YES - For a very long time I've wanted an assistant that watches what I do and helps me - this is my
ultimate goal.
I want to reduce entropy - I want to discover similar tiddlers and merge them to reduce entropy.
I have been thinking about how to do this for 30 odd years (not for tiddlers - but for text representing ideas)
When I make a new tiddler I ask myself "Have I done this or something like this before" - or "has anybody else done this"
I know of one good algorithm for this.
I make a new tiddler T and want to find the most similar tiddler to T in a collection of tiddlers.
This is very simple A is similar to B if
size(compress(A ++ B)) is just a bit larger than size(compress(A))
If size(compress(A++B)) > size(compress(A)) + size(compress(B)) then A and B are very dissimilar
++ is concatination.
Why is this? compression algorithms look for similarities between different parts of a text -
they work well when they find similarities.
This is a crazy good algorithm - I gave it all the paragraphs in a book I'd written - typed a new paragraph and it ranks
any similar paragraphs it can find.
The problem is that it's very inefficient - if I had a few million tiddlers it would be way too slow.
My next idea would be to use the rsync algorithm for plagiarism detection. This
is linear in the number of character of the new tiddler - it finds short fragments of identical text
very very quickly - this is why Universities etc use it to detect cheating students.
So I'd propose using rsync to make a set of candidate tiddlers then least compression difference
to rank the candidates.
Could also use TD*IDF similarity to make candidates.
Ultimately I'd like to find all paragraphs in the planet name them by their SHA checksums
then put them into an entropy reduction machine that finds similarities and throws out
duplicates and near matching data.
It seems to me that intelligence is partly the ability to recognise similarities between things
so I think an entropy reduction machine would be great.
What attracted me to the TW in the first place was the granularity of the tiddlers.

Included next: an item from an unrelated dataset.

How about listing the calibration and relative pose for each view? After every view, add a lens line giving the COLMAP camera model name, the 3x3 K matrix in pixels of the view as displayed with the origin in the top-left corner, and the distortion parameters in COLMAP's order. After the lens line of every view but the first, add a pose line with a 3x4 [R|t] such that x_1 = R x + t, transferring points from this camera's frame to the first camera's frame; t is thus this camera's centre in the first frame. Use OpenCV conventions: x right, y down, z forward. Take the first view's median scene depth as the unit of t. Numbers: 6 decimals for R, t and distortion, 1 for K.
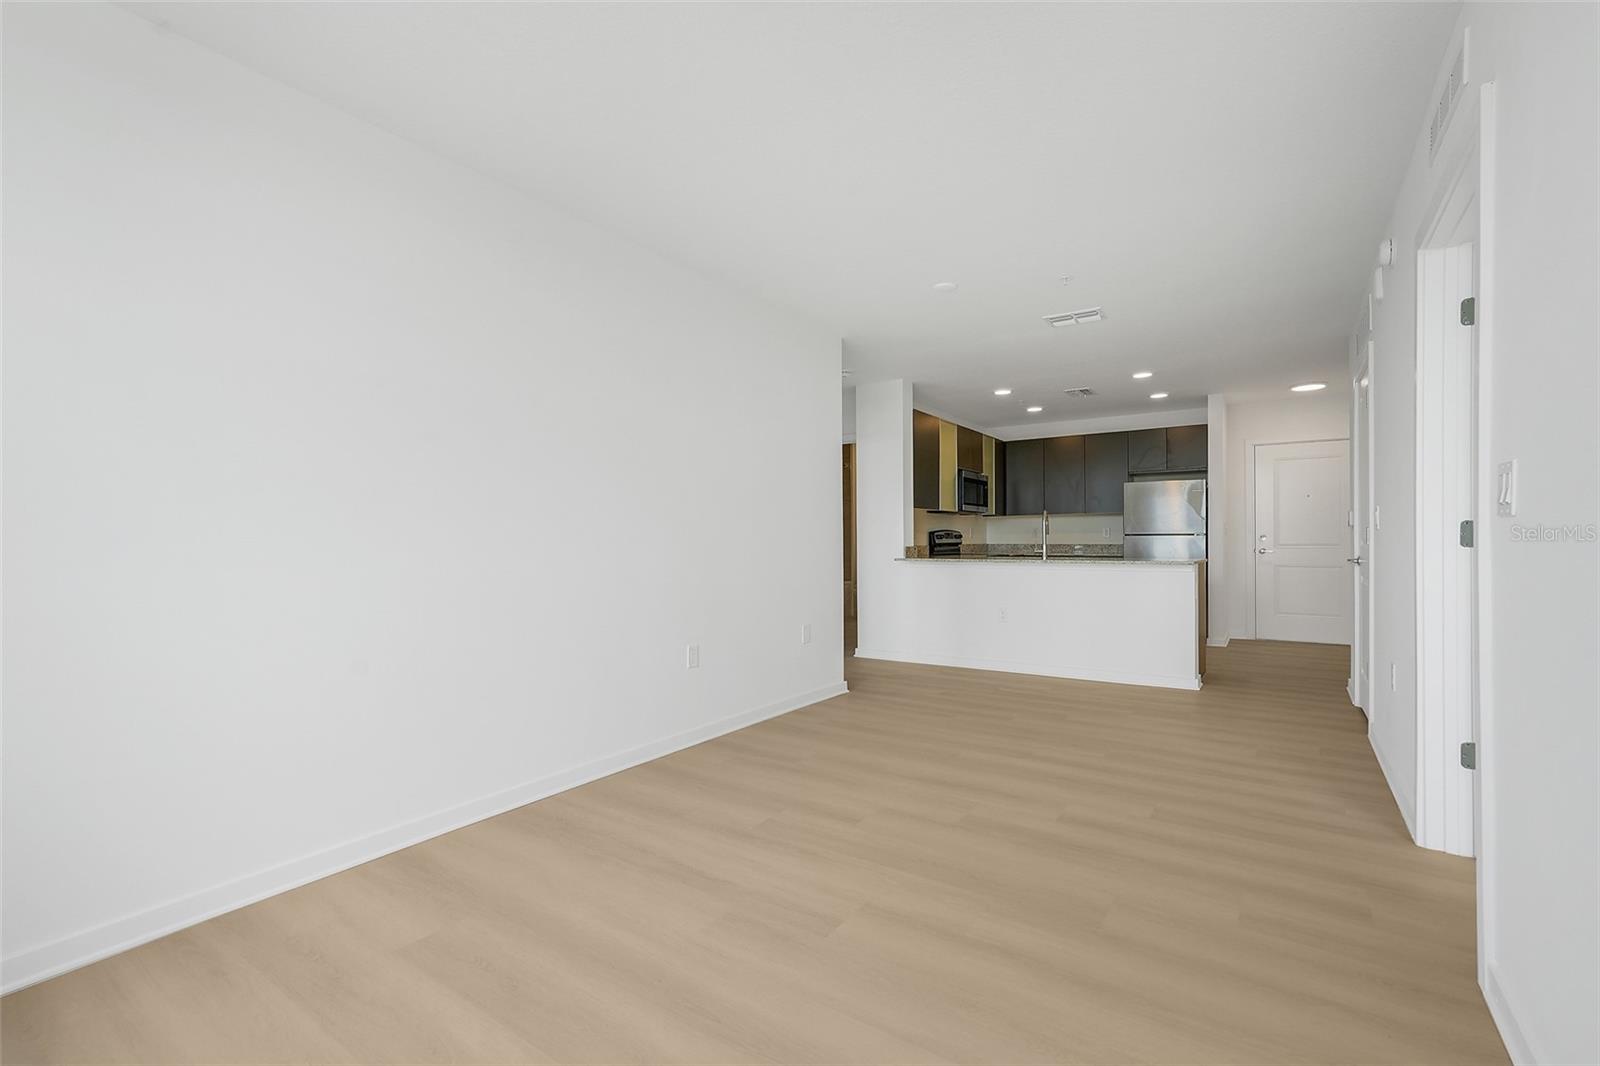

They must be not to small and not too big and capture a single idea - there's
a Swedish word for this "Lagom" - that and transclusion to combine ideas are
fundamental to building build large structures by combining smaller things.
The problem with search engines is that you have to think up a query.
In similarity detection what you have written becomes the query - and you ask
"what is the most similar thing you can find to <this>"
This topic has fascinated me for years - I view entropy reduction as one of the key
unsolved problems in computer science
Cheers
/Joe